“Now when the apostles at Jerusalem heard that Samaria had received the word of God, they sent to them Peter and John, who came down and prayed for them that they might receive the Holy Spirit; for it had not yet fallen on any of them, but they had only been baptized in the name of the Lord Jesus. Then they laid their hands on them and they received the Holy Spirit.”
Confirmation perfects Baptismal grace; it is the sacrament which gives the Holy Spirit in order to root us more deeply in the divine filiation, incorporate us more firmly into Christ, strengthen our bond with the Church, associate us more closely with her mission, and help us bear witness to the Christian faith in words accompanied by deeds.
Confirmation, like Baptism, imprints a spiritual mark or indelible character on the Christian's soul; for this reason one can receive this sacrament only once in one's life.
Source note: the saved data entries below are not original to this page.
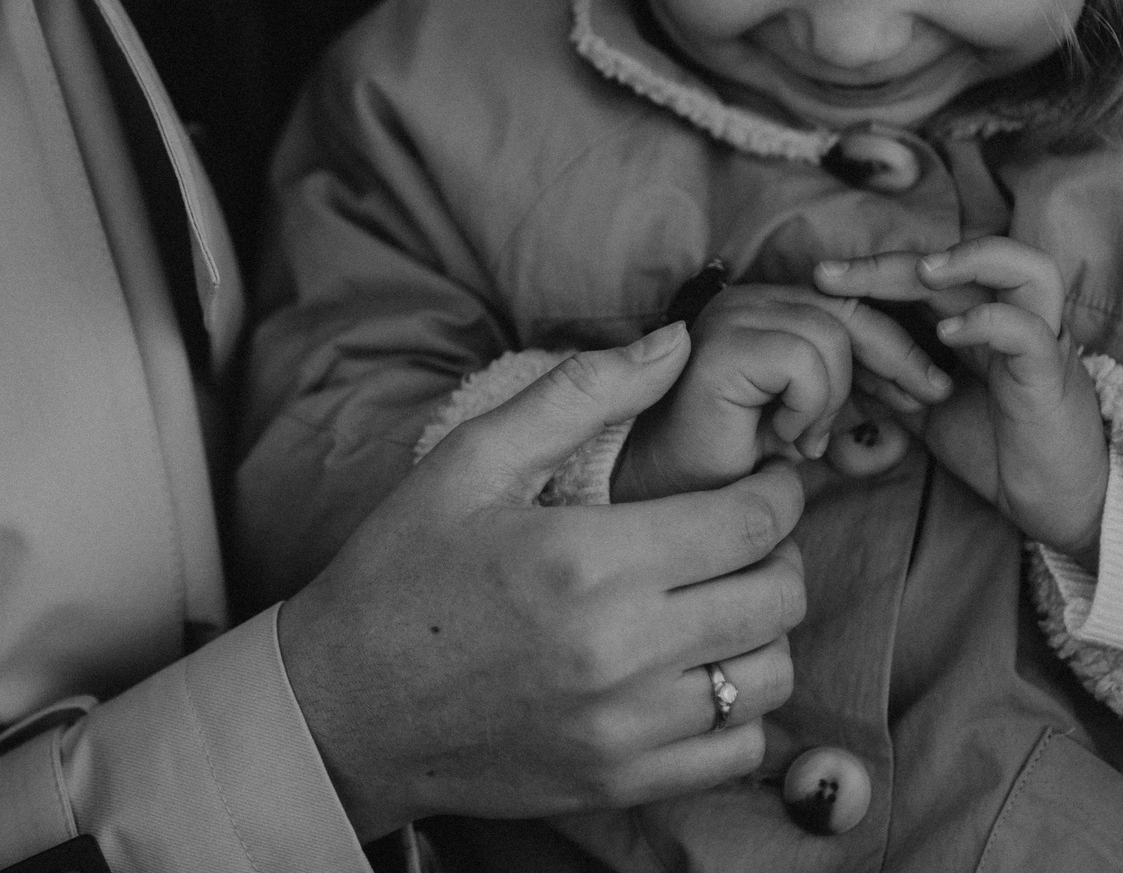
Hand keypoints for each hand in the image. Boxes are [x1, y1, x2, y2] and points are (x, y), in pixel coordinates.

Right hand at [280, 324, 807, 837]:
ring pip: (770, 676)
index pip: (751, 521)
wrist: (343, 704)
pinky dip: (741, 712)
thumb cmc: (402, 569)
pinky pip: (738, 751)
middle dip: (778, 553)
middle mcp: (620, 649)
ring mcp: (625, 727)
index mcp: (587, 558)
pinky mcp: (620, 782)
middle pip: (777, 597)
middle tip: (744, 535)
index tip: (765, 479)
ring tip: (718, 601)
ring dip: (762, 631)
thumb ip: (580, 392)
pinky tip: (696, 674)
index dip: (778, 491)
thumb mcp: (471, 460)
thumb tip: (676, 341)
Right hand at [614, 283, 952, 502]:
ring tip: (807, 439)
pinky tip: (785, 437)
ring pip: (830, 337)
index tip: (928, 390)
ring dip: (833, 400)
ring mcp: (729, 317)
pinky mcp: (722, 345)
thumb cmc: (736, 462)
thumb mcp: (814, 424)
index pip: (849, 305)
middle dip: (896, 358)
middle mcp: (745, 300)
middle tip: (920, 403)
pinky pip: (802, 362)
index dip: (896, 346)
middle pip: (848, 310)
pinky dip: (808, 406)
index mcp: (766, 308)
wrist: (675, 495)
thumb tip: (925, 398)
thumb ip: (857, 404)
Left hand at [813, 237, 1107, 557]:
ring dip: (970, 260)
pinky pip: (1030, 332)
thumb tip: (835, 360)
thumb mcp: (927, 409)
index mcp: (981, 321)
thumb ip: (890, 378)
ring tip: (920, 274)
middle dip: (893, 262)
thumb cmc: (997, 449)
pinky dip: (990, 321)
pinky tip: (949, 333)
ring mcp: (1041, 340)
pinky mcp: (1053, 374)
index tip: (819, 280)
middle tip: (833, 275)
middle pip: (960, 262)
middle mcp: (1014, 318)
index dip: (874, 271)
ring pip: (1026, 269)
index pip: (928, 275)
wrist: (1056, 504)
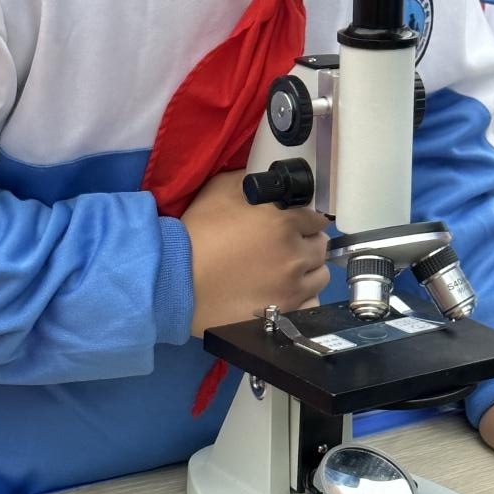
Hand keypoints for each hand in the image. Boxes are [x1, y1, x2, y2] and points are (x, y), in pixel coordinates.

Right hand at [182, 171, 329, 336]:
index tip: (291, 223)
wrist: (174, 280)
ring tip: (286, 271)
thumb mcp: (221, 190)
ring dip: (308, 270)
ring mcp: (293, 287)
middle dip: (306, 242)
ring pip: (320, 275)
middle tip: (285, 246)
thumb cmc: (196, 233)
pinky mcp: (285, 312)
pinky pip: (312, 304)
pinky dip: (305, 299)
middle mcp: (296, 254)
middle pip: (320, 245)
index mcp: (285, 220)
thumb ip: (254, 181)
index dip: (303, 218)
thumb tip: (271, 182)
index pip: (317, 217)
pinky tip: (288, 293)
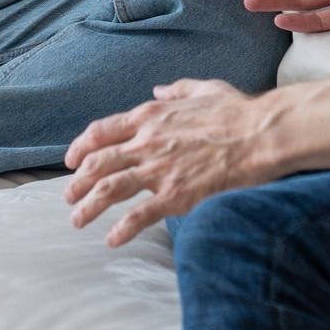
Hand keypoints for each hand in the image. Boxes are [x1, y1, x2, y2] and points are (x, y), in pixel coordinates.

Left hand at [63, 80, 274, 247]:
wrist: (261, 134)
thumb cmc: (238, 111)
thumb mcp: (203, 88)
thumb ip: (177, 90)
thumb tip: (159, 90)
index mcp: (150, 117)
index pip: (101, 131)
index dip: (80, 147)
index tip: (71, 161)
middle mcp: (146, 142)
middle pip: (97, 163)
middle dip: (77, 181)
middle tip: (68, 196)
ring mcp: (159, 170)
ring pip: (109, 189)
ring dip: (88, 206)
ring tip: (77, 220)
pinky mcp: (175, 195)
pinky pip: (139, 215)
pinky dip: (122, 229)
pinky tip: (112, 241)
A candidate for Confirmation who has attained the age of reason must profess the faith, be in the state of grace, have the intention of receiving the sacrament, and be prepared to assume the role of disciple and witness to Christ, both within the ecclesial community and in temporal affairs.
The essential rite of Confirmation is anointing the forehead of the baptized with sacred oil (chrism), together with the laying on of the minister's hand and the words: “Be sealed with the Gift of the Holy Spirit.”